My workaround for now is:
void member_function()
{
std::shared_ptr<my_member_class> my_member_copy = my_member; // this shouldn't be necessary
std::async([=]{ std::cout << *my_member_copy; });
// std::async([=]{ std::cout << *my_member_; }); // wrong, my member could be potentially out of scope
}
I don't think you can capture a member by value, you can capture this but since the member is part of this you'll be using a shared member and not a new variable.
Not knowing what type your member is something like this should work:
auto copy = my_member;
std::async([copy]{ std::cout << copy; });
I don't understand why you're using a shared_ptr in your example, if you want to capture by value surely shared_ptr is the last thing you should consider.
Unfortunately, I don't think there is a straight-forward way to do this, but I can think of a couple of ways to capture a member without making an extra copy.
The first option is similar to your example but uses a reference for the local variable:
void member_function()
{
std::shared_ptr<my_member_class> &my_member_ref = my_member;
// Copied by the lambda capture
std::async([my_member_ref]{ std::cout << *my_member_ref; });
}
Note that there is a bug in pre 4.6.2 versions of GCC that cause the value not to be copied.
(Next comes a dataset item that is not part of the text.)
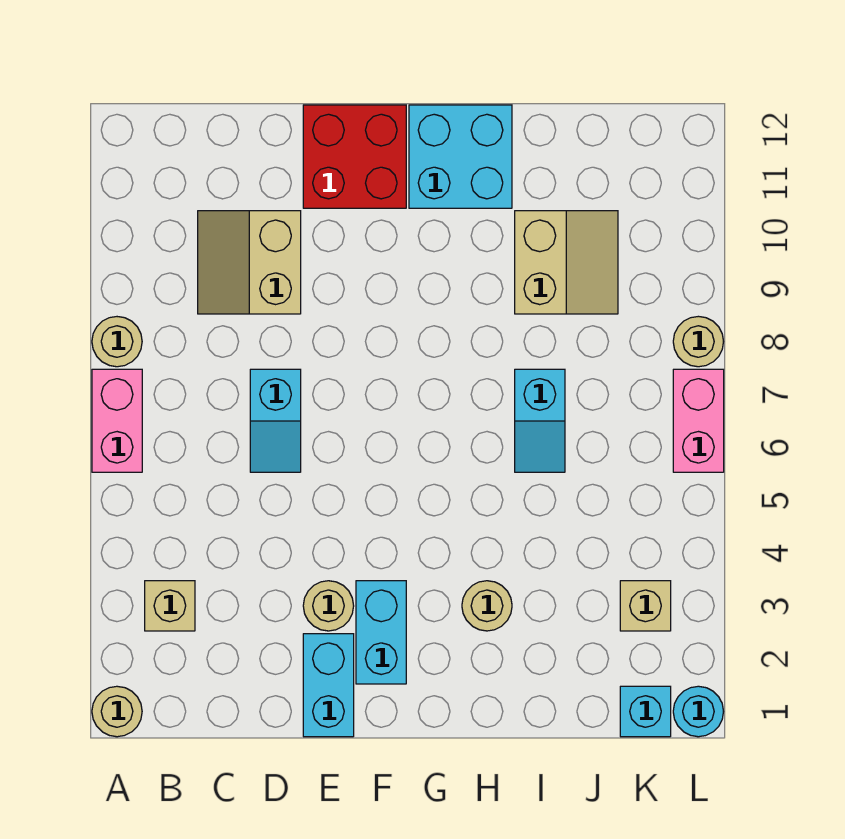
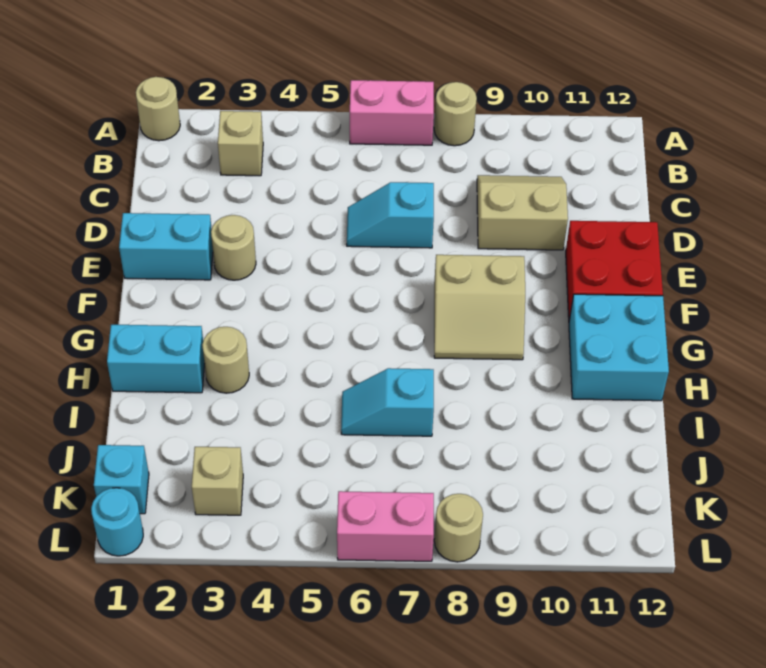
cyan 1x2 brick [356,581,406,684] -> cyan 1x2 brick moved to [107,325,205,393]
tan 2x2 slope [515,211,618,314] -> tan 2x2 slope moved to [434,255,525,360]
See Capturing reference variable by copy in C++0x lambda.
A second approach would be to use bind to make the copy:
void member_function()
{
// Copied by std::bind
std::async(std::bind([](const shared_ptr<my_member_class>& my_member){
std::cout << *my_member; }, my_member));
}
In this example, bind will make its own copy of my_member, and this copy will then be passed to the lambda expression by reference.
Since your question is about C++11 this is not really an answer, but in C++14 you can do like this:
void member_function()
{
std::async([my_member=my_member]{ std::cout << *my_member; });
}
It does the same thing as your own "work-around" (if my_member is a shared_ptr).
auto& copy = my_member;
std::async([copy]{ std::cout << copy; });
auto& (above) also works and obviates copying twice. Although this approach is more syntax than passing [this], it obviates passing into the closure a dependency on the object [this] points to.
Right now, I faced the same problem and solved it myself:
Capture the this pointer.
then write this->member syntax inside the lambda:
That is,
std::async([this]{ std::cout << this->my_member_; } );
// ^^^^ ^^^^^^ use this syntax
// |
// ^
// capture `this` as well
It works for me. I hope it should work for you too. However, I'm not completely satisfied with this knowledge. After my work, I'll look for the reason why this syntax is required, or it is a compiler bug. I'm using GCC 4.5.0 (MinGW).
Well, I found the following topic which says this pointer should be captured in order to use the member of the class.
Capturing this required to access member functions?